Below are records; how many of their lines contain "Client"? Give the number and no other words.

• **Information shown**
Content starts

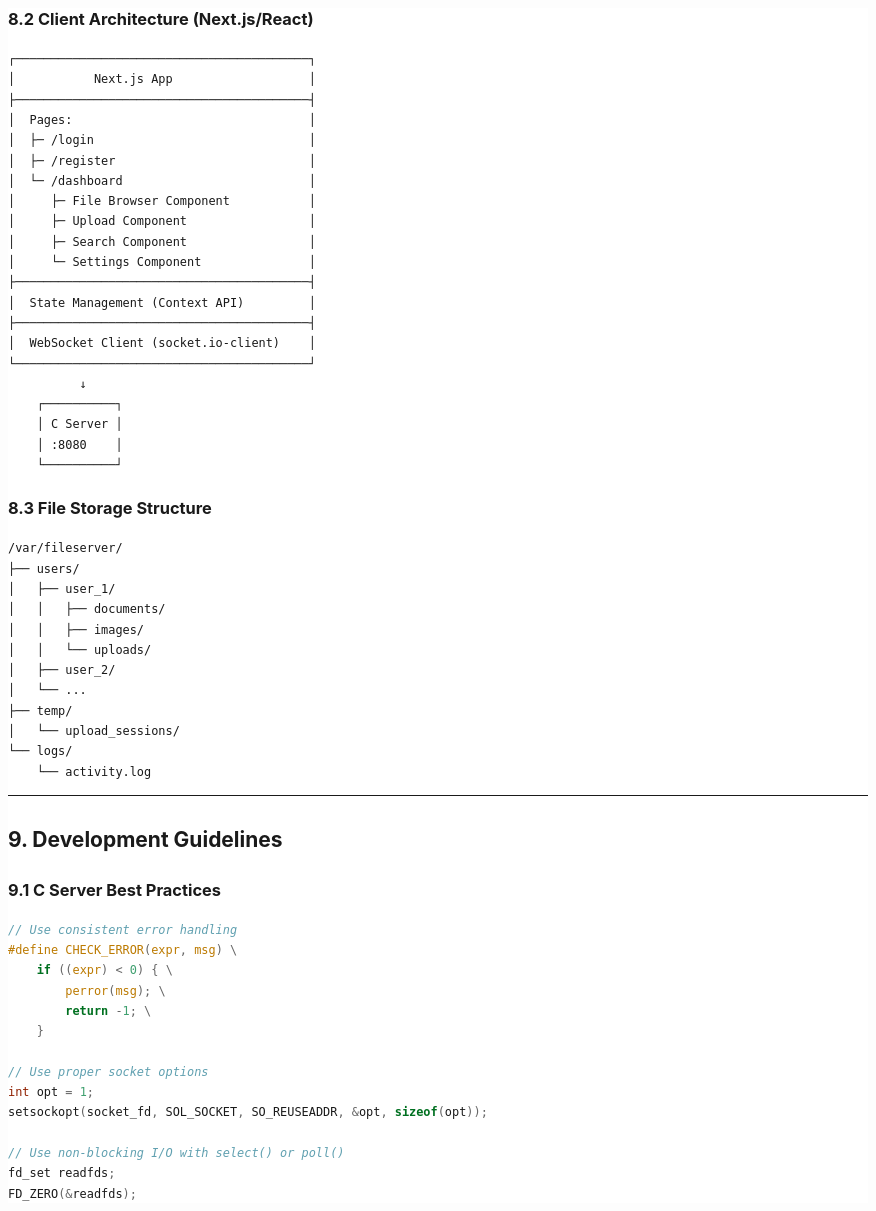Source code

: ### 8.2 Client Architecture (Next.js/React)

```
┌─────────────────────────────────────────┐
│           Next.js App                   │
├─────────────────────────────────────────┤
│  Pages:                                 │
│  ├─ /login                              │
│  ├─ /register                           │
│  └─ /dashboard                          │
│     ├─ File Browser Component           │
│     ├─ Upload Component                 │
│     ├─ Search Component                 │
│     └─ Settings Component               │
├─────────────────────────────────────────┤
│  State Management (Context API)         │
├─────────────────────────────────────────┤
│  WebSocket Client (socket.io-client)    │
└─────────────────────────────────────────┘
          ↓
    ┌──────────┐
    │ C Server │
    │ :8080    │
    └──────────┘
```

### 8.3 File Storage Structure

```
/var/fileserver/
├── users/
│   ├── user_1/
│   │   ├── documents/
│   │   ├── images/
│   │   └── uploads/
│   ├── user_2/
│   └── ...
├── temp/
│   └── upload_sessions/
└── logs/
    └── activity.log
```

---

## 9. Development Guidelines

### 9.1 C Server Best Practices

```c
// Use consistent error handling
#define CHECK_ERROR(expr, msg) \
    if ((expr) < 0) { \
        perror(msg); \
        return -1; \
    }

// Use proper socket options
int opt = 1;
setsockopt(socket_fd, SOL_SOCKET, SO_REUSEADDR, &opt, sizeof(opt));

// Use non-blocking I/O with select() or poll()
fd_set readfds;
FD_ZERO(&readfds);
```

Content ends

• **Result of this task**
2